— Start —

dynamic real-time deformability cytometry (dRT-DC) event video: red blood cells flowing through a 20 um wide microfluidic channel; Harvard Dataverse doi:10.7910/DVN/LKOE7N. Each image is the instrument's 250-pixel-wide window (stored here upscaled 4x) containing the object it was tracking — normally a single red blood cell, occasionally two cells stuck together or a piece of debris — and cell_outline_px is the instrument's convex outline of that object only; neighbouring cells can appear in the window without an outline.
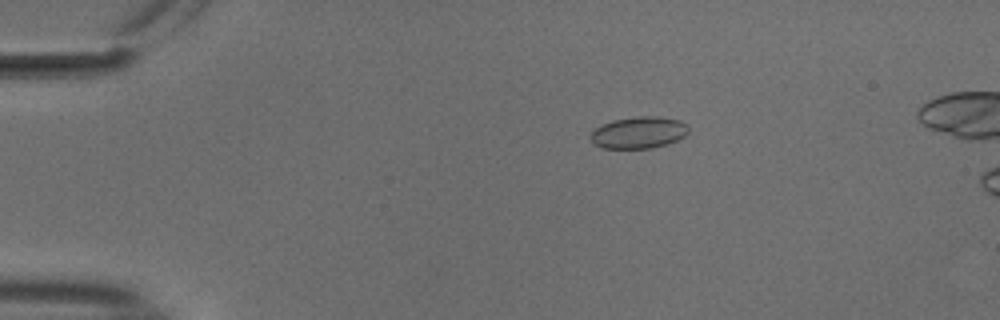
{"species": "common noctule bat (a hibernating species)", "species_latin": "Nyctalus noctula", "temperature_condition": "cold", "stored_images_in_passage": 45, "camera_frame_rate_fps": 3000, "um_per_image_px": 0.085, "animal": {"sex": "male", "body_mass_g": 18.8}, "frame": {"image": 1, "passage_image": 2, "time_ms": 0.333, "image_size_px": [1000, 320], "cell_outline_px": [[688, 132], [684, 136], [668, 144], [652, 148], [600, 148], [588, 136], [596, 128], [612, 120], [636, 116], [660, 116], [680, 120], [688, 124]], "centroid_in_image_um": [54.31, 11.26], "position_along_channel_um": 30.7, "area_um2": 18.21}}
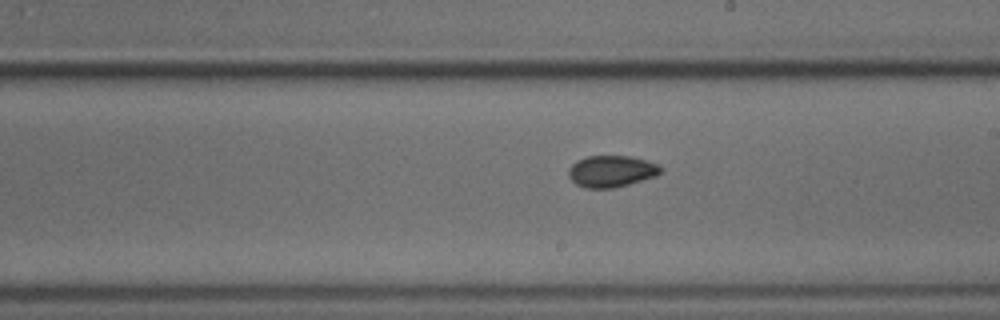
{"frame": {"image": 2, "passage_image": 23, "time_ms": 7.333, "image_size_px": [1000, 320], "cell_outline_px": [[664, 172], [656, 176], [616, 188], [584, 188], [576, 184], [568, 176], [568, 168], [576, 160], [584, 156], [632, 156], [648, 160], [660, 164], [664, 168]], "centroid_in_image_um": [52.01, 14.55], "position_along_channel_um": 237.0, "area_um2": 17.46}}
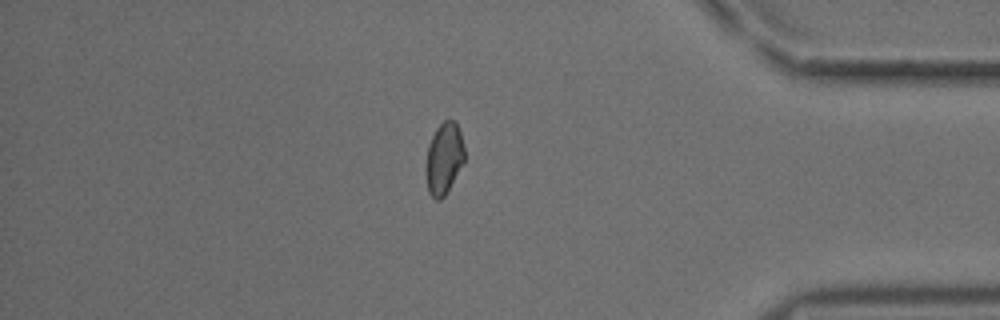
{"frame": {"image": 3, "passage_image": 38, "time_ms": 12.333, "image_size_px": [1000, 320], "cell_outline_px": [[464, 160], [444, 196], [440, 200], [436, 200], [428, 192], [428, 144], [436, 128], [444, 120], [452, 120], [456, 124], [460, 132], [464, 148]], "centroid_in_image_um": [37.76, 13.43], "position_along_channel_um": 397.4, "area_um2": 15.32}}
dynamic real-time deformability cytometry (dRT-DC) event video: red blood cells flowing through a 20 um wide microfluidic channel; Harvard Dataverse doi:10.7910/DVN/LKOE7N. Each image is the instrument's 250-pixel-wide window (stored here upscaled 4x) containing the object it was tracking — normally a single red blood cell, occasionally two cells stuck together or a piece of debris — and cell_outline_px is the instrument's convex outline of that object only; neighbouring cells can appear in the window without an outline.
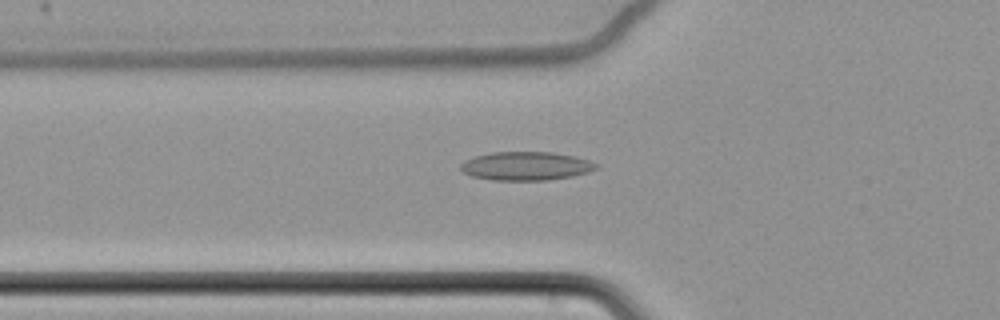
{"species": "common noctule bat (a hibernating species)", "species_latin": "Nyctalus noctula", "temperature_condition": "cold", "stored_images_in_passage": 41, "camera_frame_rate_fps": 3000, "um_per_image_px": 0.085, "animal": {"sex": "female", "body_mass_g": 22.7, "forearm_length_mm": 54.2}, "frame": {"image": 1, "passage_image": 3, "time_ms": 0.667, "image_size_px": [1000, 320], "cell_outline_px": [[600, 168], [588, 172], [572, 176], [548, 180], [492, 180], [472, 176], [464, 172], [460, 168], [460, 164], [464, 160], [476, 156], [492, 152], [552, 152], [576, 156], [600, 164]], "centroid_in_image_um": [44.75, 14.11], "position_along_channel_um": 81.1, "area_um2": 22.72}}
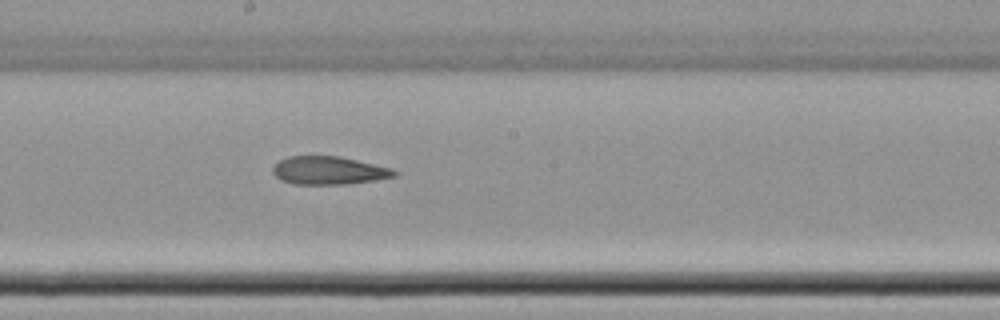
{"frame": {"image": 2, "passage_image": 15, "time_ms": 4.667, "image_size_px": [1000, 320], "cell_outline_px": [[400, 172], [396, 176], [376, 180], [348, 184], [292, 184], [280, 180], [272, 172], [272, 168], [280, 160], [288, 156], [340, 156], [392, 168]], "centroid_in_image_um": [27.97, 14.49], "position_along_channel_um": 220.2, "area_um2": 20.06}}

— End —

◆ Aim of the exercise: Any pictures should be dropped; transcribe the rest of the records above exactly.

◆ Full response:
dynamic real-time deformability cytometry (dRT-DC) event video: red blood cells flowing through a 20 um wide microfluidic channel; Harvard Dataverse doi:10.7910/DVN/LKOE7N. Each image is the instrument's 250-pixel-wide window (stored here upscaled 4x) containing the object it was tracking — normally a single red blood cell, occasionally two cells stuck together or a piece of debris — and cell_outline_px is the instrument's convex outline of that object only; neighbouring cells can appear in the window without an outline.
{"species": "common noctule bat (a hibernating species)", "species_latin": "Nyctalus noctula", "temperature_condition": "cold", "stored_images_in_passage": 45, "camera_frame_rate_fps": 3000, "um_per_image_px": 0.085, "animal": {"sex": "male", "body_mass_g": 18.8}, "frame": {"image": 1, "passage_image": 2, "time_ms": 0.333, "image_size_px": [1000, 320], "cell_outline_px": [[688, 132], [684, 136], [668, 144], [652, 148], [600, 148], [588, 136], [596, 128], [612, 120], [636, 116], [660, 116], [680, 120], [688, 124]], "centroid_in_image_um": [54.31, 11.26], "position_along_channel_um": 30.7, "area_um2": 18.21}}
{"frame": {"image": 2, "passage_image": 23, "time_ms": 7.333, "image_size_px": [1000, 320], "cell_outline_px": [[664, 172], [656, 176], [616, 188], [584, 188], [576, 184], [568, 176], [568, 168], [576, 160], [584, 156], [632, 156], [648, 160], [660, 164], [664, 168]], "centroid_in_image_um": [52.01, 14.55], "position_along_channel_um": 237.0, "area_um2": 17.46}}
{"frame": {"image": 3, "passage_image": 38, "time_ms": 12.333, "image_size_px": [1000, 320], "cell_outline_px": [[464, 160], [444, 196], [440, 200], [436, 200], [428, 192], [428, 144], [436, 128], [444, 120], [452, 120], [456, 124], [460, 132], [464, 148]], "centroid_in_image_um": [37.76, 13.43], "position_along_channel_um": 397.4, "area_um2": 15.32}}
dynamic real-time deformability cytometry (dRT-DC) event video: red blood cells flowing through a 20 um wide microfluidic channel; Harvard Dataverse doi:10.7910/DVN/LKOE7N. Each image is the instrument's 250-pixel-wide window (stored here upscaled 4x) containing the object it was tracking — normally a single red blood cell, occasionally two cells stuck together or a piece of debris — and cell_outline_px is the instrument's convex outline of that object only; neighbouring cells can appear in the window without an outline.
{"species": "common noctule bat (a hibernating species)", "species_latin": "Nyctalus noctula", "temperature_condition": "cold", "stored_images_in_passage": 41, "camera_frame_rate_fps": 3000, "um_per_image_px": 0.085, "animal": {"sex": "female", "body_mass_g": 22.7, "forearm_length_mm": 54.2}, "frame": {"image": 1, "passage_image": 3, "time_ms": 0.667, "image_size_px": [1000, 320], "cell_outline_px": [[600, 168], [588, 172], [572, 176], [548, 180], [492, 180], [472, 176], [464, 172], [460, 168], [460, 164], [464, 160], [476, 156], [492, 152], [552, 152], [576, 156], [600, 164]], "centroid_in_image_um": [44.75, 14.11], "position_along_channel_um": 81.1, "area_um2": 22.72}}
{"frame": {"image": 2, "passage_image": 15, "time_ms": 4.667, "image_size_px": [1000, 320], "cell_outline_px": [[400, 172], [396, 176], [376, 180], [348, 184], [292, 184], [280, 180], [272, 172], [272, 168], [280, 160], [288, 156], [340, 156], [392, 168]], "centroid_in_image_um": [27.97, 14.49], "position_along_channel_um": 220.2, "area_um2": 20.06}}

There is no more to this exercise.